The Academy of Actuaries warns that the association health plan (AHP) competition is also a major risk that destabilizes individual health plan risk pools.

AHPs are low-benefit, low-premium health plans that are formed by a group of individuals in a related industry, neighborhood, or geographic area. The Department of Labor expanded the availability of AHPs so that individuals may enroll in AHPs outside of the ACA market.

The Academy believes that AHPs will present significant adverse selection risk as healthier and high-income individuals elect choose an AHP over a comprehensive ACA plan.

Beneficiary migration from the ACA market to the AHP market over several years may lead to higher premiums and health plan costs. The Academy predicts that the ACA market will only serve the nation’s unhealthiest and most vulnerable members as the AHP market grows nationally.

Payers exiting the market and participating in risk selection can cause higher rates of adverse selection.

In, 2017 large commercial payers including Aetna, Humana, and BlueCross Blue Shield organizations left the ACA’s health plan exchanges shifted the financial risk of the individual market onto the remaining payers. The payers cited million-dollar losses as the reasons for the exchange exits, and instead targeted more profitable market opportunities.

The exit of major commercial payers has left a handful of states with only one payer that offers individual insurance.

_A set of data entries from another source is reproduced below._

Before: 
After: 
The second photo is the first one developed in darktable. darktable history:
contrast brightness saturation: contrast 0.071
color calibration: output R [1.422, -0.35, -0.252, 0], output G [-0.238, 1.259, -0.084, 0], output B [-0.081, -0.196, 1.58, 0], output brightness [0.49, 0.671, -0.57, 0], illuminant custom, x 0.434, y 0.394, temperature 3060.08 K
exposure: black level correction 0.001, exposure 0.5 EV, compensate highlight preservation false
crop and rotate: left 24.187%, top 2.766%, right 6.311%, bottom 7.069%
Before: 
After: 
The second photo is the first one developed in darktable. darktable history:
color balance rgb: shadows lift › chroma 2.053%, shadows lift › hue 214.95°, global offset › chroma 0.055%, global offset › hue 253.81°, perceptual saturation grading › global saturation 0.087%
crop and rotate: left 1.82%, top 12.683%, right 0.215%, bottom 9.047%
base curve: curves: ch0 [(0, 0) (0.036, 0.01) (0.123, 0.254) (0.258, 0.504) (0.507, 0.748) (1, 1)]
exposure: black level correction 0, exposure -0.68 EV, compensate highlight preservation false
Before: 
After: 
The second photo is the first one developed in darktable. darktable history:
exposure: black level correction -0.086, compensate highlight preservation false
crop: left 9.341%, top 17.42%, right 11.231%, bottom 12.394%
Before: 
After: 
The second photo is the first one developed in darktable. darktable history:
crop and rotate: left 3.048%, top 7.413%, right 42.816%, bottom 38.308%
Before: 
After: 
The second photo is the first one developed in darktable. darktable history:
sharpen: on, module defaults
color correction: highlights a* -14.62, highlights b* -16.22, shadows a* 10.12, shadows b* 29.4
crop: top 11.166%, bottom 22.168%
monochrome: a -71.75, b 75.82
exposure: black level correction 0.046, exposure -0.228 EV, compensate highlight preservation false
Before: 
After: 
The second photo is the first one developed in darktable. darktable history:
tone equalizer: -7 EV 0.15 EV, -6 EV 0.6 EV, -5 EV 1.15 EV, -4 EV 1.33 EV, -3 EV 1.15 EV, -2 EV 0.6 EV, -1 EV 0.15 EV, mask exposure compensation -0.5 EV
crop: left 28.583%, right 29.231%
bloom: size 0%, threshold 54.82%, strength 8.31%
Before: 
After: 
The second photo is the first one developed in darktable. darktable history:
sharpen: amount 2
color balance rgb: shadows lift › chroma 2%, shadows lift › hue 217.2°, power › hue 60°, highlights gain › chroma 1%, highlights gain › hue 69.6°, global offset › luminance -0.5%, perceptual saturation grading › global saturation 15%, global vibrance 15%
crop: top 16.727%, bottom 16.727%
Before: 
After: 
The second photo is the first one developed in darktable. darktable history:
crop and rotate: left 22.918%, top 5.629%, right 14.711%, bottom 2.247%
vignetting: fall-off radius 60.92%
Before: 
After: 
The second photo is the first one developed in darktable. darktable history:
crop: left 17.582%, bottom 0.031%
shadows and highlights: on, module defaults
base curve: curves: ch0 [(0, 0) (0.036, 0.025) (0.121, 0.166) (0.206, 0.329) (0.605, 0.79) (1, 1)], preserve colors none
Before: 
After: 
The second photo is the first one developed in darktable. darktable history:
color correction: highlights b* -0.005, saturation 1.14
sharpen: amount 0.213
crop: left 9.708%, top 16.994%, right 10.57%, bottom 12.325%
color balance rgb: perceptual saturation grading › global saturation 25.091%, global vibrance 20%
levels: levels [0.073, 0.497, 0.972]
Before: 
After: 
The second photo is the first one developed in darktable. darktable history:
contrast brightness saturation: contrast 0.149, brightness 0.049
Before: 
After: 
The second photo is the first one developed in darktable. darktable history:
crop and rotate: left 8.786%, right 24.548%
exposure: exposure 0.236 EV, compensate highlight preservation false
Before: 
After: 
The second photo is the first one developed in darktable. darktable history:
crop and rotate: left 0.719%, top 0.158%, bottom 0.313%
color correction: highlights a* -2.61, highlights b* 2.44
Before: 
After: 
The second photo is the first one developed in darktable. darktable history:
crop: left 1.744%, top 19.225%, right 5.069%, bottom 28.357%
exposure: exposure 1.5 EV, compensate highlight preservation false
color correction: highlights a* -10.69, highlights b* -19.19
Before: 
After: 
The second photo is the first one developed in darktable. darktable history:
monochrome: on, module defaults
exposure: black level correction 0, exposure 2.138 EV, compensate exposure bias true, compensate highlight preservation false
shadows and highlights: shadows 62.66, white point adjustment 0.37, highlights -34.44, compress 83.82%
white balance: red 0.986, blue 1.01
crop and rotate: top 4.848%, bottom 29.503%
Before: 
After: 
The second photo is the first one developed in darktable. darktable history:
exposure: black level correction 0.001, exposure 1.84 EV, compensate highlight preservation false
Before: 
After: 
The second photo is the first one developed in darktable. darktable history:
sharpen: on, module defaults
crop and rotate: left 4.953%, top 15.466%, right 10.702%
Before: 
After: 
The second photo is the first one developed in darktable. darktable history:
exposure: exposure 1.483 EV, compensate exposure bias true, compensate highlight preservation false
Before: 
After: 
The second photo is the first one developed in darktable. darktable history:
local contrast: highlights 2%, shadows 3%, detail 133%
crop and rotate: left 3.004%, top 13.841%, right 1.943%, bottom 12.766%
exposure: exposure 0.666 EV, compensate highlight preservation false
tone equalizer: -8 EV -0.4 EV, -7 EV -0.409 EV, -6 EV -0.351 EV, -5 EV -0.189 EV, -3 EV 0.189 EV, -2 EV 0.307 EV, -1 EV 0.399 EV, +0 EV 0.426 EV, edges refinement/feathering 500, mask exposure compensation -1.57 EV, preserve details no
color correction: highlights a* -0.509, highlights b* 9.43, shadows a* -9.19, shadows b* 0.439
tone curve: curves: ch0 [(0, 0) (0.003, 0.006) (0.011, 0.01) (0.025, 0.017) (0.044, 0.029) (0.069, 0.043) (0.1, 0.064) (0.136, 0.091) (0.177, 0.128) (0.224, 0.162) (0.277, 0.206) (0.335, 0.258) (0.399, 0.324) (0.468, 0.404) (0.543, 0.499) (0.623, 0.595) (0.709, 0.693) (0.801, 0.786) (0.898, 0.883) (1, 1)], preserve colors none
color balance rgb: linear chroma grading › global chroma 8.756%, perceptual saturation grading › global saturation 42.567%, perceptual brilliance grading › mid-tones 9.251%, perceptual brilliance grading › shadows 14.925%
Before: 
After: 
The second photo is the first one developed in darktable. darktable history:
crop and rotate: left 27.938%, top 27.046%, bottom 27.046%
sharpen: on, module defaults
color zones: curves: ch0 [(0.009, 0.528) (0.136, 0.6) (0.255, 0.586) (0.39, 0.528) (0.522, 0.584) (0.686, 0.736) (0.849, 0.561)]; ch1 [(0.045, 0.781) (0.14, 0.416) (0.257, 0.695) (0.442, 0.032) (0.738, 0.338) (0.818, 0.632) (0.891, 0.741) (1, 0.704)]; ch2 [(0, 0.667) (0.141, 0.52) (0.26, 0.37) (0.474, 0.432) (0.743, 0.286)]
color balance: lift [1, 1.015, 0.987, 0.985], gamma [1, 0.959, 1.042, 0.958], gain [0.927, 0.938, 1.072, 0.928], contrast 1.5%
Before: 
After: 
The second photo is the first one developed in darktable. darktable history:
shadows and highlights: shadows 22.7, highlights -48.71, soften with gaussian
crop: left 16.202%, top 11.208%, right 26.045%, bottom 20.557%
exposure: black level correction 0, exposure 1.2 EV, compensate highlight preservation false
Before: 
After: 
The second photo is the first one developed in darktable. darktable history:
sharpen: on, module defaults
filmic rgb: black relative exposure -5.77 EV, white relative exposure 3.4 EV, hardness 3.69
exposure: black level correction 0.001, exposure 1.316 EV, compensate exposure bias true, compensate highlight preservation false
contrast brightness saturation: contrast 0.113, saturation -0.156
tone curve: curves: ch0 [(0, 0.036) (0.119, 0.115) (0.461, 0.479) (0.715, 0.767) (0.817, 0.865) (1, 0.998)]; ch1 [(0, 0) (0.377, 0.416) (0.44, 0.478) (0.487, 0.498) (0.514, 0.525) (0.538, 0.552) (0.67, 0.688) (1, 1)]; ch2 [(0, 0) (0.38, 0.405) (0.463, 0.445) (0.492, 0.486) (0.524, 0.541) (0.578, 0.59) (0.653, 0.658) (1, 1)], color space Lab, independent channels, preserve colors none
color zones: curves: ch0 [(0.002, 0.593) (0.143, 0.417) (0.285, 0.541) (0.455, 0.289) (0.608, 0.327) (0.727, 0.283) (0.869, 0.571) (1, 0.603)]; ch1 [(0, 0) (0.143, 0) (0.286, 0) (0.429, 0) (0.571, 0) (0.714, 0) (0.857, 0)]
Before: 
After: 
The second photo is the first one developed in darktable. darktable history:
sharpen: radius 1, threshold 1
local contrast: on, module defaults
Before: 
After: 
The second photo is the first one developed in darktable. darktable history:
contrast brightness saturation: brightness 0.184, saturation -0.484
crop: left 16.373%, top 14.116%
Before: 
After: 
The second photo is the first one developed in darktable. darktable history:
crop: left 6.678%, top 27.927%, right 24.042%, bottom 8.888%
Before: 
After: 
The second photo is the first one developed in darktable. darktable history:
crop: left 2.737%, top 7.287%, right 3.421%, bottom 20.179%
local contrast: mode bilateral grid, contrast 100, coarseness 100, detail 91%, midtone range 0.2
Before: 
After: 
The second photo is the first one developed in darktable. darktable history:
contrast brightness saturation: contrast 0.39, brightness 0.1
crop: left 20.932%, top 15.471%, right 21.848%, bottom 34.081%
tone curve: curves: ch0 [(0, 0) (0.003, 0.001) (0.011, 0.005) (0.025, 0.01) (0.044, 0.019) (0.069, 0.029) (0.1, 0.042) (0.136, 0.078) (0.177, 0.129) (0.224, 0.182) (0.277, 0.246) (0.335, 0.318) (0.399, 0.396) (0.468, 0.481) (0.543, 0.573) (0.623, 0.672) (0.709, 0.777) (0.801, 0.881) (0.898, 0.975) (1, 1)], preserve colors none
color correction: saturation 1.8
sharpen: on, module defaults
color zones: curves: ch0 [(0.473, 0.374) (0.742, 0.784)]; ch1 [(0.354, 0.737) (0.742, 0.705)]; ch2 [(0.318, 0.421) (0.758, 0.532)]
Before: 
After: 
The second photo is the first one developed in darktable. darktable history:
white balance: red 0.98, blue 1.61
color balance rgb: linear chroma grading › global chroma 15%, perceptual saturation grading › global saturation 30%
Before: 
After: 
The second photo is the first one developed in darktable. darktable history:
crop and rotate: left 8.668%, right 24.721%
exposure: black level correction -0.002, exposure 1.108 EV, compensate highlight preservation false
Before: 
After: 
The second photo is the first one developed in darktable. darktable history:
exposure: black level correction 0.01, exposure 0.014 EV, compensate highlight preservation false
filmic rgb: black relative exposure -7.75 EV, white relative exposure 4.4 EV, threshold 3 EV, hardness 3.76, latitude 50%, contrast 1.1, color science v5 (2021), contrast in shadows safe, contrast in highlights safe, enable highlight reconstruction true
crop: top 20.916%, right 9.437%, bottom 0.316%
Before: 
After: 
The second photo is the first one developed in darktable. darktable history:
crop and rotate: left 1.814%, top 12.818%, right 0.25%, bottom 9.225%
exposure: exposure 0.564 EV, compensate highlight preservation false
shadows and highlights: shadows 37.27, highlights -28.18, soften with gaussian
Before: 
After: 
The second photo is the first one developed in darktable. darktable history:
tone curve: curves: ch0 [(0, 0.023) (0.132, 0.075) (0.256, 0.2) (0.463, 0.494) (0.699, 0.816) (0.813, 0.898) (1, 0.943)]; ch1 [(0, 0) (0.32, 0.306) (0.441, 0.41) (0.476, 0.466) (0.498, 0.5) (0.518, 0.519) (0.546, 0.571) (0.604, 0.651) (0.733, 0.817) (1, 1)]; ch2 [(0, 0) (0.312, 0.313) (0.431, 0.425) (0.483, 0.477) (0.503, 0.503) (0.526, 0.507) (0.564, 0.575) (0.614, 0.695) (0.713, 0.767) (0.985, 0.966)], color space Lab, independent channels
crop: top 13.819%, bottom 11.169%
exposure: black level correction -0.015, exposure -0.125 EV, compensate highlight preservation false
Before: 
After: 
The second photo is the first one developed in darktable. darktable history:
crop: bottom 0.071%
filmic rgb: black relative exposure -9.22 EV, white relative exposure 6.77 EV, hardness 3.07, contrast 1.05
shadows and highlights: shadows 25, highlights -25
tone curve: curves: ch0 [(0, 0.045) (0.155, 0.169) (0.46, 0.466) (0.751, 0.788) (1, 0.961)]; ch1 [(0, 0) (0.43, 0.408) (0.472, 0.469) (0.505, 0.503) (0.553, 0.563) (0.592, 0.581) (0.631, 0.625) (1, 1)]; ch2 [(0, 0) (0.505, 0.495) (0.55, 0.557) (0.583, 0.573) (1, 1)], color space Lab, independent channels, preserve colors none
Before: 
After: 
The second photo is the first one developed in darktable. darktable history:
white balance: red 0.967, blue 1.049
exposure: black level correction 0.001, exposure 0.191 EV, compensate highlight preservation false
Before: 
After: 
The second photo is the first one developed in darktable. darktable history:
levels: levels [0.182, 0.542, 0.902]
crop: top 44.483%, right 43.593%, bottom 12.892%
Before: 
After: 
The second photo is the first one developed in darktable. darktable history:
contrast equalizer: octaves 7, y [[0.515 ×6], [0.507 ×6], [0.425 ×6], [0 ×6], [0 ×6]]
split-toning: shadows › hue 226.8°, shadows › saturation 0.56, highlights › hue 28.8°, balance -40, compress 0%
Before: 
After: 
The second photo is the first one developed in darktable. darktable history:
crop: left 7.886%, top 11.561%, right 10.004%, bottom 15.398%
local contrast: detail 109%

The few remaining payers are now accountable for the growing number of unhealthy beneficiaries, premiums costs, and other financial risks.  

What should payers do to avoid or limit adverse selection?

Payers can balance risk pools by offering cost-effective healthcare benefits such as tailored cost sharing, and by creating valuable health plans for high-income beneficiaries.

Adding valuable benefits could encourage beneficiaries who wouldn’t normally enroll in a health plan to purchase a new plan.

The demand for holistic wellness benefits that help beneficiaries manage their personal health and wellness goals is increasing year-to-year, which provides extra incentives for beneficiaries to purchase a plan. The most popular wellness benefits include gym memberships, financial incentives to meet healthcare goals, and access to conveniently-located health clinics.

Adverse selection presents a destabilizing effect on the profitability of payers and healthcare access for millions of beneficiaries.

Payers in the individual health plan market that develop an awareness of adverse selection risks and implement the appropriate action plan could curb the detrimental effects of adverse selection.